Currently, over half of ALL of our tax dollars go to the military. And yet people rarely complain about our grossly over-inflated military budget. Why is this? Do you really think that we don’t have more than enough resources to protect the United States as it is? This is America! Every civilian household has 83.2 guns. Even if we had zero military, we’d be a hard nut to crack. The United States currently spends more per year than the next seven highest spending countries in the world. Most of whom are our allies!

 

To put this in perspective, Iran, who isn’t even listed above, and hasn’t invaded another country in hundreds of years, is portrayed as one of our most dangerous enemies. Their annual military budget? Less than $5 billion. Same with North Korea.

The United States military spends over $5 billion annually just on child care and recreation programs for our troops.

Here’s the thing. If we reined in our profligate military spending to a less absurd level, say 25% of our tax dollars instead of over 50%, that’s still a larger percentage, and larger dollar amount than any other country.
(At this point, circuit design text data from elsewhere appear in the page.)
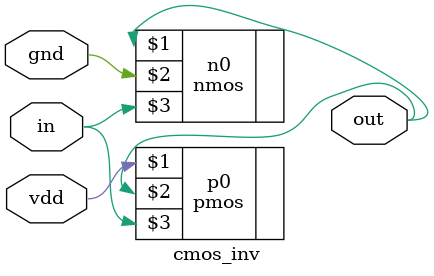
<source format=v>
module cmos_inv(vdd,gnd,in,out);
input vdd, gnd;
input in;
output out;

pmos p0(vdd,out,in);
nmos n0(out,gnd,in);
endmodule
</source>
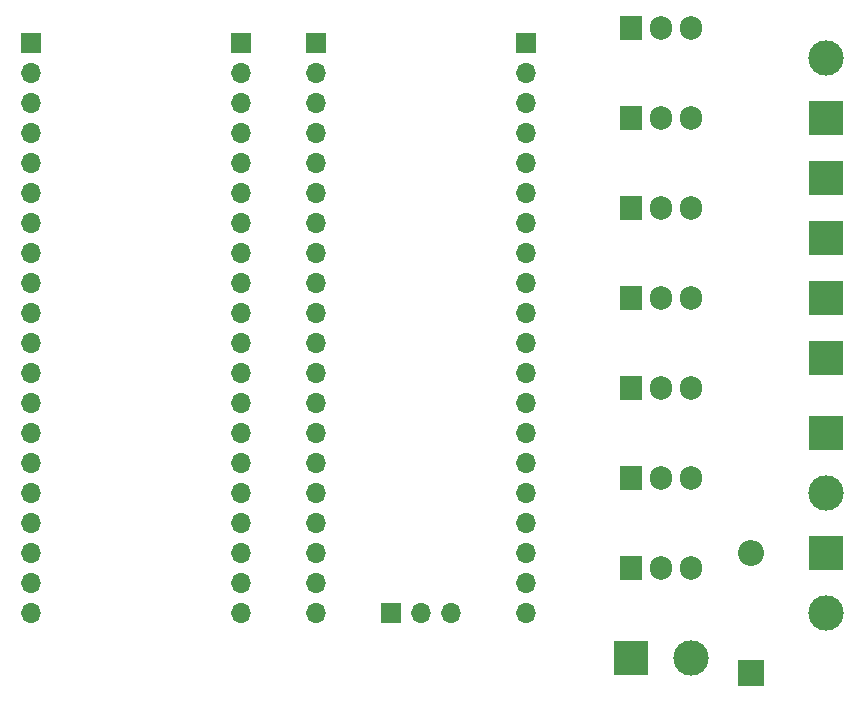
<source format=gbr>
%TF.GenerationSoftware,KiCad,Pcbnew,(5.1.10)-1*%
%TF.CreationDate,2022-01-11T17:35:31-08:00*%
%TF.ProjectId,science_cake_mosfets_2,73636965-6e63-4655-9f63-616b655f6d6f,rev?*%
%TF.SameCoordinates,Original*%
%TF.FileFunction,Soldermask,Bot*%
%TF.FilePolarity,Negative*%
%FSLAX46Y46*%
G04 Gerber Fmt 4.6, Leading zero omitted, Abs format (unit mm)*
G04 Created by KiCad (PCBNEW (5.1.10)-1) date 2022-01-11 17:35:31*
%MOMM*%
%LPD*%
G01*
G04 APERTURE LIST*
%ADD10O,1.905000X2.000000*%
%ADD11R,1.905000X2.000000*%
%ADD12R,1.700000X1.700000*%
%ADD13O,1.700000X1.700000*%
%ADD14R,3.000000X3.000000*%
%ADD15C,3.000000*%
%ADD16R,2.200000X2.200000*%
%ADD17O,2.200000X2.200000*%
G04 APERTURE END LIST*
D10*
%TO.C,Q5*%
X148590000Y-100330000D03*
X146050000Y-100330000D03*
D11*
X143510000Y-100330000D03*
%TD*%
D12*
%TO.C,J3*%
X116840000Y-86360000D03*
D13*
X116840000Y-88900000D03*
X116840000Y-91440000D03*
X116840000Y-93980000D03*
X116840000Y-96520000D03*
X116840000Y-99060000D03*
X116840000Y-101600000D03*
X116840000Y-104140000D03*
X116840000Y-106680000D03*
X116840000Y-109220000D03*
X116840000Y-111760000D03*
X116840000Y-114300000D03*
X116840000Y-116840000D03*
X116840000Y-119380000D03*
X116840000Y-121920000D03*
X116840000Y-124460000D03*
X116840000Y-127000000D03*
X116840000Y-129540000D03*
X116840000Y-132080000D03*
X116840000Y-134620000D03*
%TD*%
%TO.C,J2*%
X110490000Y-134620000D03*
X110490000Y-132080000D03*
X110490000Y-129540000D03*
X110490000Y-127000000D03*
X110490000Y-124460000D03*
X110490000Y-121920000D03*
X110490000Y-119380000D03*
X110490000Y-116840000D03*
X110490000Y-114300000D03*
X110490000Y-111760000D03*
X110490000Y-109220000D03*
X110490000Y-106680000D03*
X110490000Y-104140000D03*
X110490000Y-101600000D03*
X110490000Y-99060000D03*
X110490000Y-96520000D03*
X110490000Y-93980000D03*
X110490000Y-91440000D03*
X110490000Y-88900000D03*
D12*
X110490000Y-86360000D03*
%TD*%
D11*
%TO.C,Q6*%
X143510000Y-107950000D03*
D10*
X146050000Y-107950000D03*
X148590000Y-107950000D03*
%TD*%
D14*
%TO.C,J7*%
X160020000Y-107950000D03*
X160020000Y-102870000D03*
X160020000Y-113030000D03*
X160020000Y-97790000D03*
X160020000Y-92710000D03*
D15*
X160020000Y-87630000D03*
%TD*%
D16*
%TO.C,D1*%
X153670000Y-139700000D03*
D17*
X153670000Y-129540000D03*
%TD*%
D13*
%TO.C,J1*%
X92710000Y-134620000D03*
X92710000Y-132080000D03*
X92710000Y-129540000D03*
X92710000Y-127000000D03*
X92710000Y-124460000D03*
X92710000Y-121920000D03*
X92710000Y-119380000D03*
X92710000Y-116840000D03*
X92710000Y-114300000D03*
X92710000Y-111760000D03*
X92710000Y-109220000D03*
X92710000Y-106680000D03*
X92710000Y-104140000D03*
X92710000Y-101600000D03*
X92710000Y-99060000D03*
X92710000Y-96520000D03*
X92710000Y-93980000D03*
X92710000Y-91440000D03*
X92710000Y-88900000D03*
D12*
X92710000Y-86360000D03*
%TD*%
%TO.C,J4*%
X123190000Y-134620000D03*
D13*
X125730000Y-134620000D03*
X128270000Y-134620000D03*
%TD*%
D12*
%TO.C,J5*%
X134620000Y-86360000D03*
D13*
X134620000Y-88900000D03*
X134620000Y-91440000D03*
X134620000Y-93980000D03*
X134620000Y-96520000D03*
X134620000Y-99060000D03*
X134620000Y-101600000D03*
X134620000Y-104140000D03*
X134620000Y-106680000D03*
X134620000Y-109220000D03*
X134620000Y-111760000D03*
X134620000Y-114300000D03*
X134620000Y-116840000D03*
X134620000Y-119380000D03*
X134620000Y-121920000D03*
X134620000Y-124460000D03*
X134620000Y-127000000D03*
X134620000Y-129540000D03*
X134620000Y-132080000D03*
X134620000Y-134620000D03*
%TD*%
D14*
%TO.C,J6*%
X143510000Y-138430000D03*
D15*
X148590000Y-138430000D03*
%TD*%
D14*
%TO.C,J8*%
X160020000Y-129540000D03*
D15*
X160020000Y-124460000D03*
X160020000Y-134620000D03*
D14*
X160020000Y-119380000D03*
%TD*%
D11*
%TO.C,Q1*%
X143510000Y-130810000D03*
D10*
X146050000Y-130810000D03*
X148590000Y-130810000D03*
%TD*%
%TO.C,Q2*%
X148590000Y-85090000D03*
X146050000Y-85090000D03*
D11*
X143510000Y-85090000D03*
%TD*%
%TO.C,Q3*%
X143510000Y-92710000D03*
D10*
X146050000Y-92710000D03*
X148590000Y-92710000D03*
%TD*%
D11*
%TO.C,Q4*%
X143510000Y-123190000D03*
D10*
X146050000Y-123190000D03*
X148590000Y-123190000D03*
%TD*%
%TO.C,Q7*%
X148590000Y-115570000D03*
X146050000Y-115570000D03*
D11*
X143510000Y-115570000D03*
%TD*%
M02*

</source>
If we lessened over seas deployments, and focused just on defending our homeland, instead of aggressively pursuing  interests abroad, I believe you’ll find we could safely decrease our military spending even more, because we’ll have less boots on the ground, and honestly, we’ll have fewer enemies. Not to mention, all this military hardware has to go somewhere. Overproduction of guns and tanks and bombs and planes and whatnot is dangerous. If it exists, there’s a good chance that eventually it will end up being used against us by our enemies. If we cut our military spending in half, we could enact free healthcare, free schooling, and a half dozen other helpful programs domestically, and still have money left over. Our taxes would actually decrease. Now, this isn’t easily done. I under stand that. A lot of our military spending happens simply because it’s expensive to be an American. For example, we may pay an average grunt soldier $18k a year. That’s not a lot of money by any American standards. China on the other hand can have that same soldier for less than $4k a year. So every one of our soldiers costs the same as 5 Chinese troops. That’s a hurdle, no doubt about it. But that doesn’t make up for hideously overpriced boondoggles like the F-35 fighter program, or the fact that we have an M1-A1/2 Abrams tank factory cranking out tanks that are just sitting in the Arizona desert rotting because we don’t actually need them. Ultimately, the US military can and should and must tighten its belt, for the good of us all.

Now, I like my money. Don’t get me wrong. I like buying cool stuff, and living the American dream. What I don’t like, is seeing that dream become more and more and more and more unobtainable for 98% if Americans while the top 2% buy off the government and sip cognac in their winter cabins as they prepare to hunt the most dangerous game of all, their fellow man, with impunity.

The current system is fucked, and we millennials have had enough. We’re ready for a revolution, and the thing about revolutions is, sometimes you’ve just got to watch the world Bern.